▶ **THE TASK**
Determine how many lines in the data below contain "Gardeners" and write only that number.

▶ **STORED DATA**
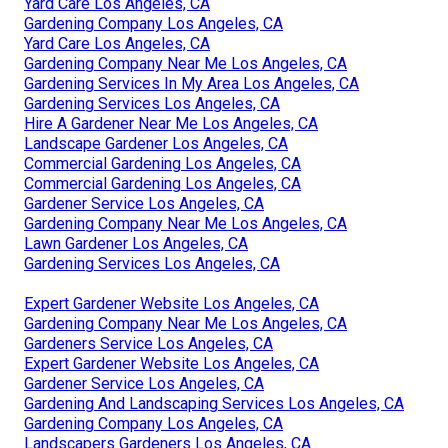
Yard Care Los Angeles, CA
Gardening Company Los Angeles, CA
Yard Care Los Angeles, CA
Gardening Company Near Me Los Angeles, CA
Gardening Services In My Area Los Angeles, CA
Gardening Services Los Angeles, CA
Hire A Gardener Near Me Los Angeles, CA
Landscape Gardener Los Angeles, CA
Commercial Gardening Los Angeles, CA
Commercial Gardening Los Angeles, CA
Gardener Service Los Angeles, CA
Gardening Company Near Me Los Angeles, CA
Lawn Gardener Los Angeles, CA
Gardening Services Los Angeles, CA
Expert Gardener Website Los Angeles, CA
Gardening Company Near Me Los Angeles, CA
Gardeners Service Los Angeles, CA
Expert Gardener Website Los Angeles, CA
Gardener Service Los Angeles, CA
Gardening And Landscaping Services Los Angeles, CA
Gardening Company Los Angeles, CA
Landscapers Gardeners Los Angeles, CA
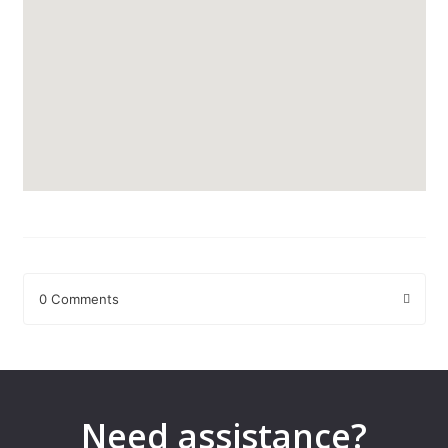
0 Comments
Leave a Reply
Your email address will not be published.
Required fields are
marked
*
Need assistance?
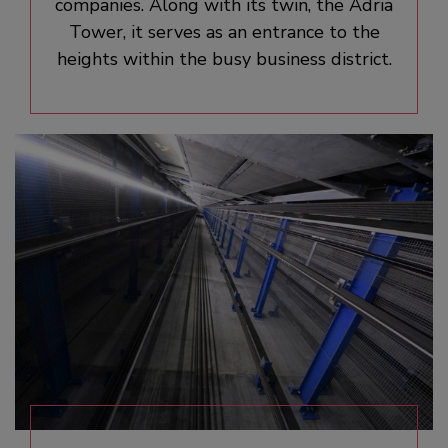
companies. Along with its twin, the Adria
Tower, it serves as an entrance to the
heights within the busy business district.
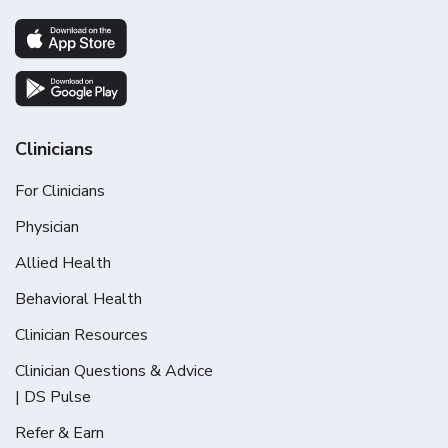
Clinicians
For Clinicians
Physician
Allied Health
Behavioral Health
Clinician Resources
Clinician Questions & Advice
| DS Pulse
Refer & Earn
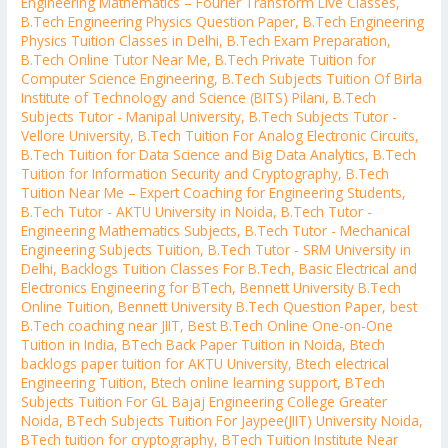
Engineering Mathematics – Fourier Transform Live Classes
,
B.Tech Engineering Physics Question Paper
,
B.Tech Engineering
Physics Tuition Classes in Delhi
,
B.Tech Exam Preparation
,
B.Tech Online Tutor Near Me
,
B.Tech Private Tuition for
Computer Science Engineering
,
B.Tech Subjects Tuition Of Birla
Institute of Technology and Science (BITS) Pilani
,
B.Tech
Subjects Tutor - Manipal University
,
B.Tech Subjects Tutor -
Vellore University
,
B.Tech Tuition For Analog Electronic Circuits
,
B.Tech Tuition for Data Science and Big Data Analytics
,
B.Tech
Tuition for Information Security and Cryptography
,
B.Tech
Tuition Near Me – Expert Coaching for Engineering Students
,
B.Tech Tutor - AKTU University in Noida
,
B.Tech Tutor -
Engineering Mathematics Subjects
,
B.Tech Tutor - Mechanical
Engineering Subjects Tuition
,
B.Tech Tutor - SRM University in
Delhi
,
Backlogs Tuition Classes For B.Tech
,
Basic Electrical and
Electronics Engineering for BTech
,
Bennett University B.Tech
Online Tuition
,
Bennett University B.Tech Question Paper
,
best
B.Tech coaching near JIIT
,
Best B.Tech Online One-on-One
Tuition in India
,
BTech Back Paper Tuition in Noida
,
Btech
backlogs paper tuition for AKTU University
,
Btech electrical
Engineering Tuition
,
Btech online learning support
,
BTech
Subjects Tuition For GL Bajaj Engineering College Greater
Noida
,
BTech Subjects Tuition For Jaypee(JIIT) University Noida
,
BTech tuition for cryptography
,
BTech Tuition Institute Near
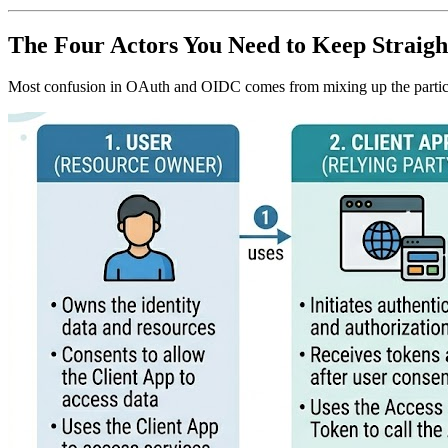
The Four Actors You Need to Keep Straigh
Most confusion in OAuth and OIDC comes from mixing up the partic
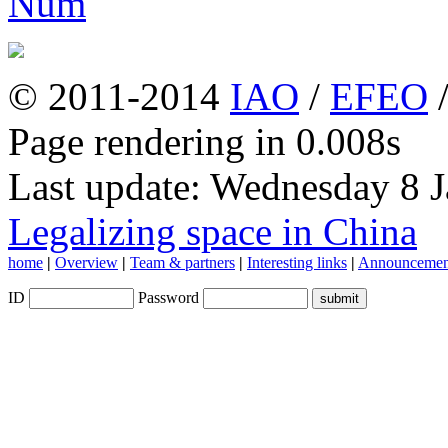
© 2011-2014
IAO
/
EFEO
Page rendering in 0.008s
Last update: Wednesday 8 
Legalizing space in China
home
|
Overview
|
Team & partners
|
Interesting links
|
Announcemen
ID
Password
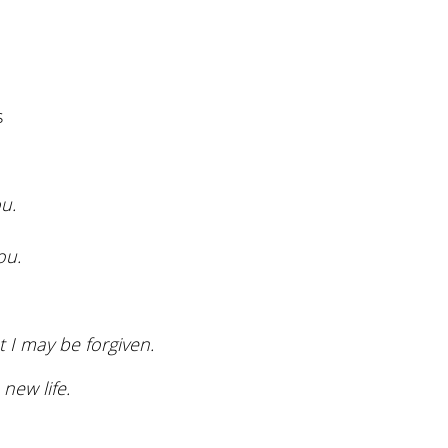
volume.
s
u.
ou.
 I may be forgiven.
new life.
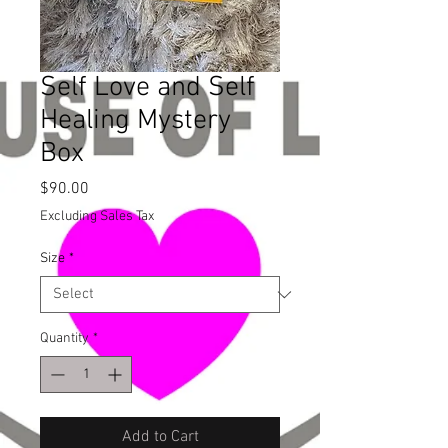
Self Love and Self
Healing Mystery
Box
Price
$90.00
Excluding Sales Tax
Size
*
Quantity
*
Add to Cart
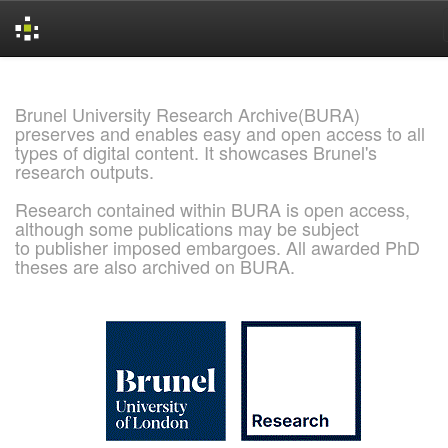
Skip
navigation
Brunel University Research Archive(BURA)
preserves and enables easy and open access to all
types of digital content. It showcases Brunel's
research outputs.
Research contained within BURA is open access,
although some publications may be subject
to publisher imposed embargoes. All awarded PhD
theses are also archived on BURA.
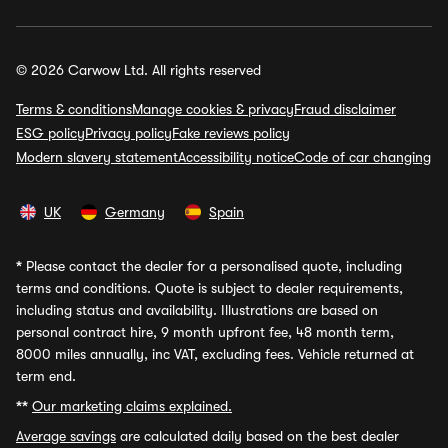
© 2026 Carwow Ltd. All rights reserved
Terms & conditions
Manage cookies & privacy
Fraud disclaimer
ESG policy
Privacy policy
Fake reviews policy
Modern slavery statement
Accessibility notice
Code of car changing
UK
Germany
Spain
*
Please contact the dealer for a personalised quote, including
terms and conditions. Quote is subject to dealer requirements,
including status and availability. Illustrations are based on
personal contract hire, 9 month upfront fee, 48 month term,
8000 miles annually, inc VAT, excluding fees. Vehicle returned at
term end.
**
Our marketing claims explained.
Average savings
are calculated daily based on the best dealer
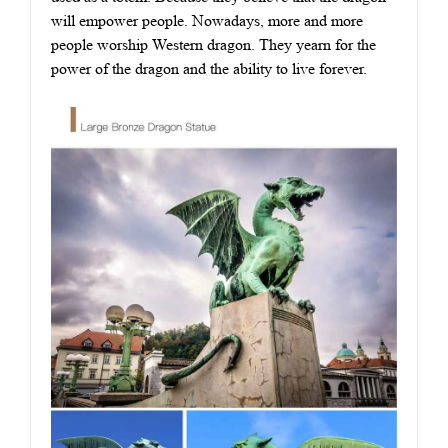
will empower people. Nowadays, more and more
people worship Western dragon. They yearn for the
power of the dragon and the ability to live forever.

▶ **THE ANSWER**
2